Formula-fed babies with loving households turn into perfectly fine adult human beings; but a baby who doesn't have all the love and caring that every baby deserves will have a LOT of trouble later in life, regardless of what he eats in the early days.

I know this takes a long, long time to process. It is not something you just 'get over,' although I don't know if anyone who has not been there can understand that.

If you are still looking for answers about what happened in your case, I recommend the book 'The Breastfeeding Mother's Guide to Making More Milk,' by Diane West and Lisa Marasco. It goes into the causes of low supply very thoroughly, both from the baby's and the mother's side.
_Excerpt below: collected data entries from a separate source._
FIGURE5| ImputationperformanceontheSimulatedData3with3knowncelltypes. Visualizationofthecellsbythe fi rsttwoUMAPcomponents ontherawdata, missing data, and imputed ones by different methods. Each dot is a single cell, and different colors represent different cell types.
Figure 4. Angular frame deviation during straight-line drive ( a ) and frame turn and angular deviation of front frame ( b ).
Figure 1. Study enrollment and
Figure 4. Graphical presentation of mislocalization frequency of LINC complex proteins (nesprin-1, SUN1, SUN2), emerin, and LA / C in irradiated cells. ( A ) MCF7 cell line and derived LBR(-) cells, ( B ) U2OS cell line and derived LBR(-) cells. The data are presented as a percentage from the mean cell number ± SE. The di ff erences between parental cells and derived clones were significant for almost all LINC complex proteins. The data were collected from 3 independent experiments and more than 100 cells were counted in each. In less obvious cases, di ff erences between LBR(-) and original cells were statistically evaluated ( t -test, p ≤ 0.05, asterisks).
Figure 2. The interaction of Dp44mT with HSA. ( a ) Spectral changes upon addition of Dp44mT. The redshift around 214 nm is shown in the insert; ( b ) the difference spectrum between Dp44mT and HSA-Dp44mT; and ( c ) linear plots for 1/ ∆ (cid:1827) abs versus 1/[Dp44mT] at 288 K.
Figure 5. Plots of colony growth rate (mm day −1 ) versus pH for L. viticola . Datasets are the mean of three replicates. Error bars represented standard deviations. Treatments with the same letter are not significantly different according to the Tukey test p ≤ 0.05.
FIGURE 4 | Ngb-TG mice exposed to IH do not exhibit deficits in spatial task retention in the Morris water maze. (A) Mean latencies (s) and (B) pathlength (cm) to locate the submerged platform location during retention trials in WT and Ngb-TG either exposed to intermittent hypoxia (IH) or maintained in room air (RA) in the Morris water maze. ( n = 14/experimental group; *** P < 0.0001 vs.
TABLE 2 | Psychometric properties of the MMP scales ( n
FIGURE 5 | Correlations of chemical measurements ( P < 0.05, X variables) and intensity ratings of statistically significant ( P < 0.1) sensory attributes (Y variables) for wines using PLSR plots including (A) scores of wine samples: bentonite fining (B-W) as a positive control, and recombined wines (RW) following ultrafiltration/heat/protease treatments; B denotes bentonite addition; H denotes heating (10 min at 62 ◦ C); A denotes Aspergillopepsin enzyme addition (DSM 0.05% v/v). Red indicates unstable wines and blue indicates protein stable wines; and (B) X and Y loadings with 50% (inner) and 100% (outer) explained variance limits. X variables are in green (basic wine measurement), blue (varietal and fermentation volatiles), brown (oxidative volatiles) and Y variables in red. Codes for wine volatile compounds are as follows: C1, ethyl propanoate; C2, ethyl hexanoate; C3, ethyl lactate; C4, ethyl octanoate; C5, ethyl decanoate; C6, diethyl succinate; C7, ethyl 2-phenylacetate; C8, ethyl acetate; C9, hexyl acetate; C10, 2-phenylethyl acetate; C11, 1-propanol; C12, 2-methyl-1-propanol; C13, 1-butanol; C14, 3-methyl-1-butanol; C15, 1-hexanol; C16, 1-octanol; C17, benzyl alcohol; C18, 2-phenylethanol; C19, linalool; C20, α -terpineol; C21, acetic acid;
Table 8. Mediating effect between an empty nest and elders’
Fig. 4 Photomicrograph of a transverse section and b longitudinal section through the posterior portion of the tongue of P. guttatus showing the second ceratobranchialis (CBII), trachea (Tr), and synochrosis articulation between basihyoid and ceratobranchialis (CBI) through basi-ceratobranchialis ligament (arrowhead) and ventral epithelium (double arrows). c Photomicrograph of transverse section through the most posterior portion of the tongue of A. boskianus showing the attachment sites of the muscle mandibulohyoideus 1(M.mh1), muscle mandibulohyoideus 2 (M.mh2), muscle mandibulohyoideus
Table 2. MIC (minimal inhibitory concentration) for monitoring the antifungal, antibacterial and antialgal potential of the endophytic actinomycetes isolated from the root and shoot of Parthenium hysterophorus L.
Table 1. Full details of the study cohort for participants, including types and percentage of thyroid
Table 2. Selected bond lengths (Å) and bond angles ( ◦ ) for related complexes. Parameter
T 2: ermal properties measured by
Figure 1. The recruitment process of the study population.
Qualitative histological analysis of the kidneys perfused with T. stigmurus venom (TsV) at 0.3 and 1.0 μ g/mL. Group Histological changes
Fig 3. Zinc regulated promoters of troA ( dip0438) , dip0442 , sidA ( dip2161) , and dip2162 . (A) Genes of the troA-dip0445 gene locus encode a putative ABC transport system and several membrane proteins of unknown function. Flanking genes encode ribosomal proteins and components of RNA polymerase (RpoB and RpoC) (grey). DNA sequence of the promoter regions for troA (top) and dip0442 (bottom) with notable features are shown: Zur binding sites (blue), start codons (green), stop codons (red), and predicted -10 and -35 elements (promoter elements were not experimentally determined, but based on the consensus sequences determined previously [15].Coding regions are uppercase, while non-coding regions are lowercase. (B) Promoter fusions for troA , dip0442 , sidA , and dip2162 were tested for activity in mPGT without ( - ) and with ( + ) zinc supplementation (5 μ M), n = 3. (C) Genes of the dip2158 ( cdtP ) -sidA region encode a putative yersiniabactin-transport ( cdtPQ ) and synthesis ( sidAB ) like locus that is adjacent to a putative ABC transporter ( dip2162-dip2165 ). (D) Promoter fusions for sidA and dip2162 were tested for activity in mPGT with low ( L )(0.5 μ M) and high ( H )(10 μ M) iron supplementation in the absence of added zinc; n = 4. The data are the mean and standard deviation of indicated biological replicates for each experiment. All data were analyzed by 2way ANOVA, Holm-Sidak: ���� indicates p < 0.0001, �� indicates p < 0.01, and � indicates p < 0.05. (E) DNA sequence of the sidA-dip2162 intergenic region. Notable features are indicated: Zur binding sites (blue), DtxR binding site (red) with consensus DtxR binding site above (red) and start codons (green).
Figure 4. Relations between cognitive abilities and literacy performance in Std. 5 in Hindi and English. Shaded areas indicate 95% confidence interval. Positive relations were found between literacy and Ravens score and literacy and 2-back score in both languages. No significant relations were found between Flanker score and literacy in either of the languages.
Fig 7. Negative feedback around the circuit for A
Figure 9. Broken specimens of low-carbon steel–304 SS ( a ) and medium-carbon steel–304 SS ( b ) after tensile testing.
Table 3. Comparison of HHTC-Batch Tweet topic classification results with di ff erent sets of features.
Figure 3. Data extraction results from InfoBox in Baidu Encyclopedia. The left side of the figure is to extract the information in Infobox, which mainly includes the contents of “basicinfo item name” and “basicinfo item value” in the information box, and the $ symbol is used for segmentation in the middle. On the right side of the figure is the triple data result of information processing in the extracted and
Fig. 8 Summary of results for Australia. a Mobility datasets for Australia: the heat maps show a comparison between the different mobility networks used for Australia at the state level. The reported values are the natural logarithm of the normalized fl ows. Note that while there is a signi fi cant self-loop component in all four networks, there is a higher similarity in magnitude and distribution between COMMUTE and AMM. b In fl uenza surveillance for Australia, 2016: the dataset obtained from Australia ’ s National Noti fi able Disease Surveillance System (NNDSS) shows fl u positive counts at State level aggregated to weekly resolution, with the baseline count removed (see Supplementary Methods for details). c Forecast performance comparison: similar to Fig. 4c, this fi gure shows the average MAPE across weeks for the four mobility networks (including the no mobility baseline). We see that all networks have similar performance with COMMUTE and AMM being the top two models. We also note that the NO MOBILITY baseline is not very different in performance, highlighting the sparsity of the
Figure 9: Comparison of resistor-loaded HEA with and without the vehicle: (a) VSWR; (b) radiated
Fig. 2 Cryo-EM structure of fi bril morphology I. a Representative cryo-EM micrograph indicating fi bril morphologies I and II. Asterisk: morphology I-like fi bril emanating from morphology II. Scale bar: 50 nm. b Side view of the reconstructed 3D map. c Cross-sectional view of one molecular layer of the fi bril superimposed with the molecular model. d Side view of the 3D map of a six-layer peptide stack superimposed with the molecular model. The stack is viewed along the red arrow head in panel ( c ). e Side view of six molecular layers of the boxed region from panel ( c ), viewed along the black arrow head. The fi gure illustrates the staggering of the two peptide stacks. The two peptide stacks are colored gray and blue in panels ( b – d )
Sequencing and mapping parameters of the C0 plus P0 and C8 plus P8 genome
It's a good read and will give you a lot to think about should you ever want to try BF again.

Btw the no-engorgement is a little suspicious but I think it is not usual to get more than a few ml from pumping in the first few days and weeks - even for women who have a lot of milk, and who will later be able to pump tons. Just something about the early days. Same token, not everyone leaks milk - even people who have lots. I read that it is more about smooth muscle tone in the milk ducts than about supply. PCOS can be a cause of low supply but not everyone with PCOS has low supply. But if your little guy didn't ever latch right, that is probably the smoking gun and I am not sure you need to think that there was anything wrong with your side of the equation.